Palmetto Bay Resort in Roatán is the brainchild of a number of individuals who shared a common dream of creating an environment where nature and people could co-exist harmoniously. This “planned community” was designed with a goal to be as sensitive to the pristine tropical landscape as possible without compromising a refined, relaxing lifestyle for the inhabitants. One of the founders succinctly stated an overarching goal of the Palmetto Bay Resort design this way……..”we wanted to be able to go out in a sailboat and look back to the resort and only be able to see the tropical jungle with no visible structures”. 


Naturally, because a number of the founders were renowned architects in the United States, the layout, building designs and landscape enhancements were all meticulously planned and executed. Phase 1 incorporated the “clubhouse" building which includes a bar, restaurant, dive shop, pool area, reception and offices. Along with the clubhouse are twenty bungalow-style beach villas whose designs show influences of traditional Balinese, Central American and Caribbean styles. Built by skilled local craftsmen with high quality timbers, including renowned Honduran hardwoods, these bungalows were designed to be site and climate specific. They have a range of floorplans but share a common open plan living design aimed at capturing the gentle trade winds that roll in from the bay.

========================================

* **Work instructions**:
1 – Transcribe the Palmetto Bay Resort passage from "Naturally, because a" up to and including "from the bay.".
2 – In the Palmetto Bay Resort passage, what does the clubhouse building include?
3 – Answer these questions from the Palmetto Bay Resort passage:
(a) What profession did a number of the founders have?
(b) How many bungalow-style beach villas stand alongside the clubhouse?
(c) What are the bungalows' open plan living designs meant to capture?

========================================

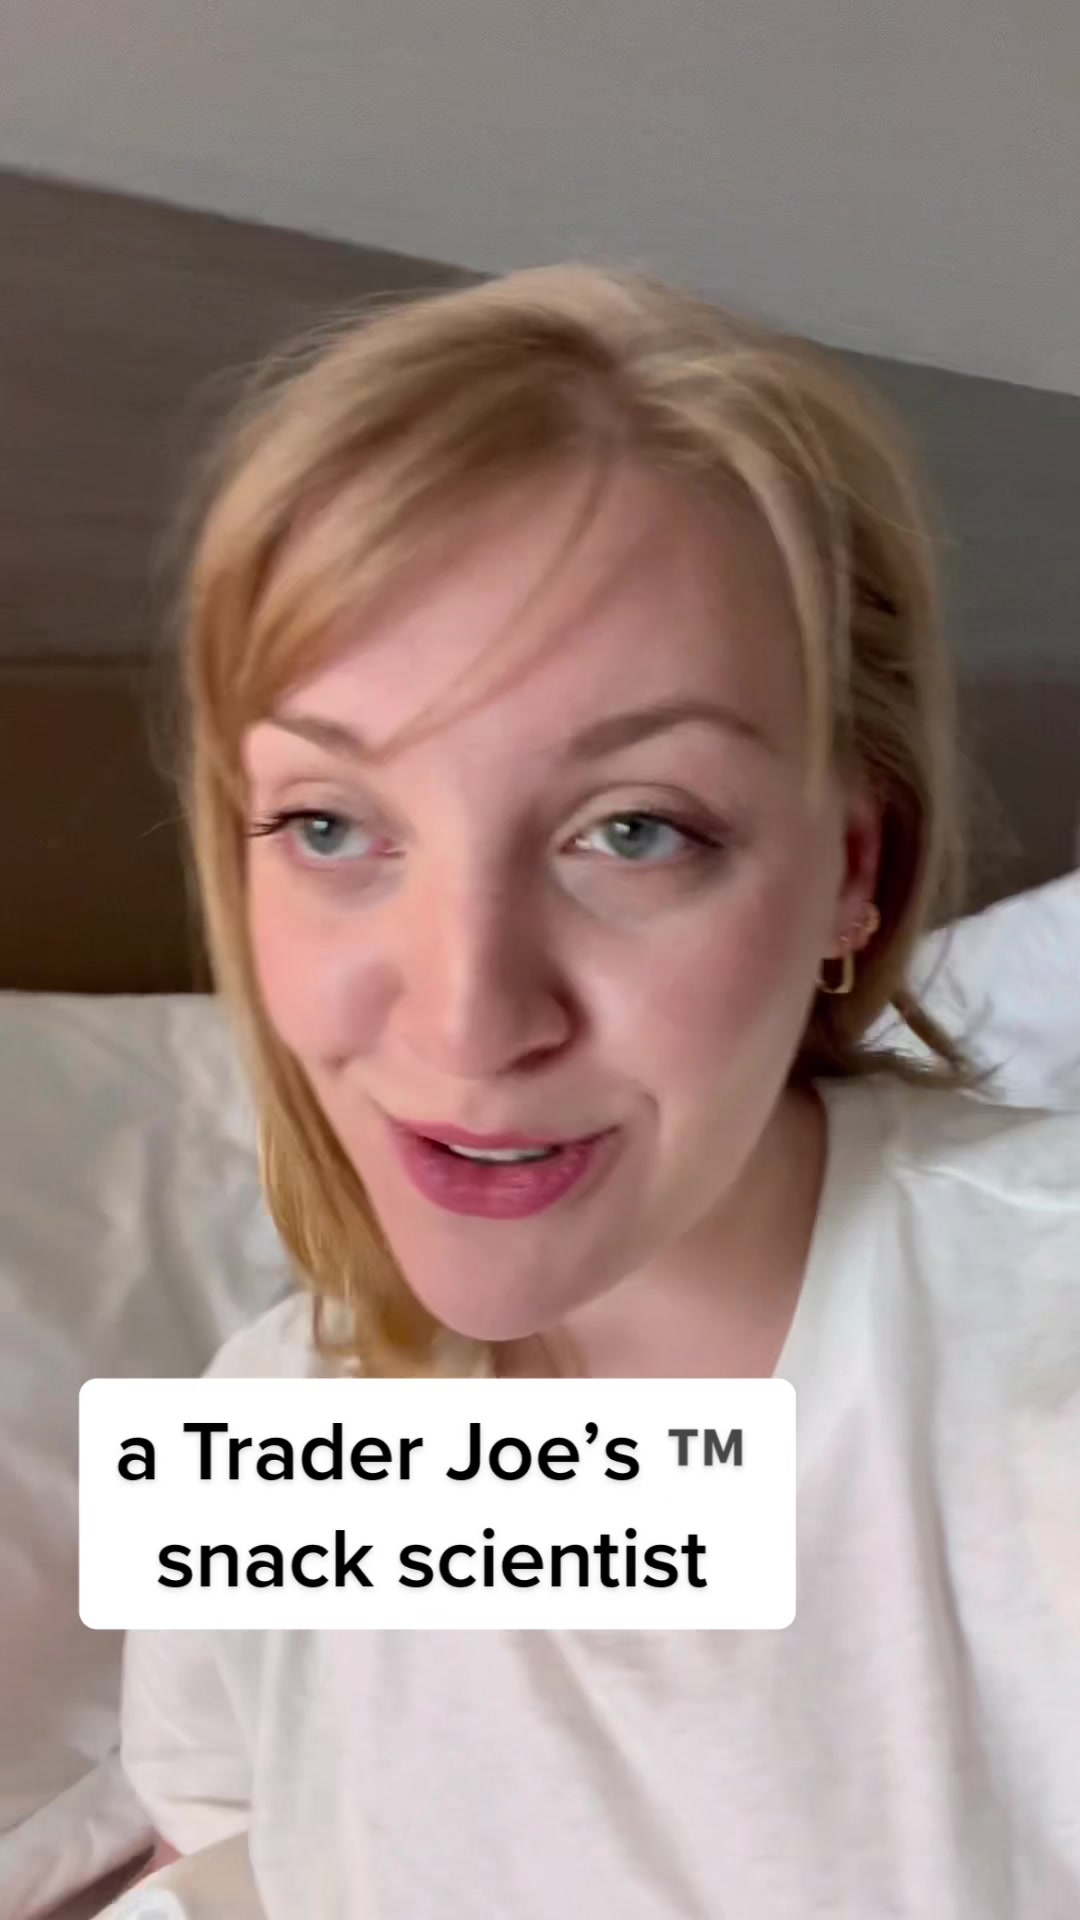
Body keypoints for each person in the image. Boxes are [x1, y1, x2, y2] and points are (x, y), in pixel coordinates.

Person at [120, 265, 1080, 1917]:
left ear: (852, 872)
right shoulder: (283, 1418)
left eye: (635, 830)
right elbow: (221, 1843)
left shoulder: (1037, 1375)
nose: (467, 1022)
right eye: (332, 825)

========================================

* **Answers by task**:
1 –
Naturally, because a number of the founders were renowned architects in the United States, the layout, building designs and landscape enhancements were all meticulously planned and executed. Phase 1 incorporated the “clubhouse" building which includes a bar, restaurant, dive shop, pool area, reception and offices. Along with the clubhouse are twenty bungalow-style beach villas whose designs show influences of traditional Balinese, Central American and Caribbean styles. Built by skilled local craftsmen with high quality timbers, including renowned Honduran hardwoods, these bungalows were designed to be site and climate specific. They have a range of floorplans but share a common open plan living design aimed at capturing the gentle trade winds that roll in from the bay.

2 – a bar, a restaurant, a dive shop, a pool area, reception, and offices

3 –
(a) They were renowned architects in the United States.
(b) Twenty.
(c) The gentle trade winds that roll in from the bay.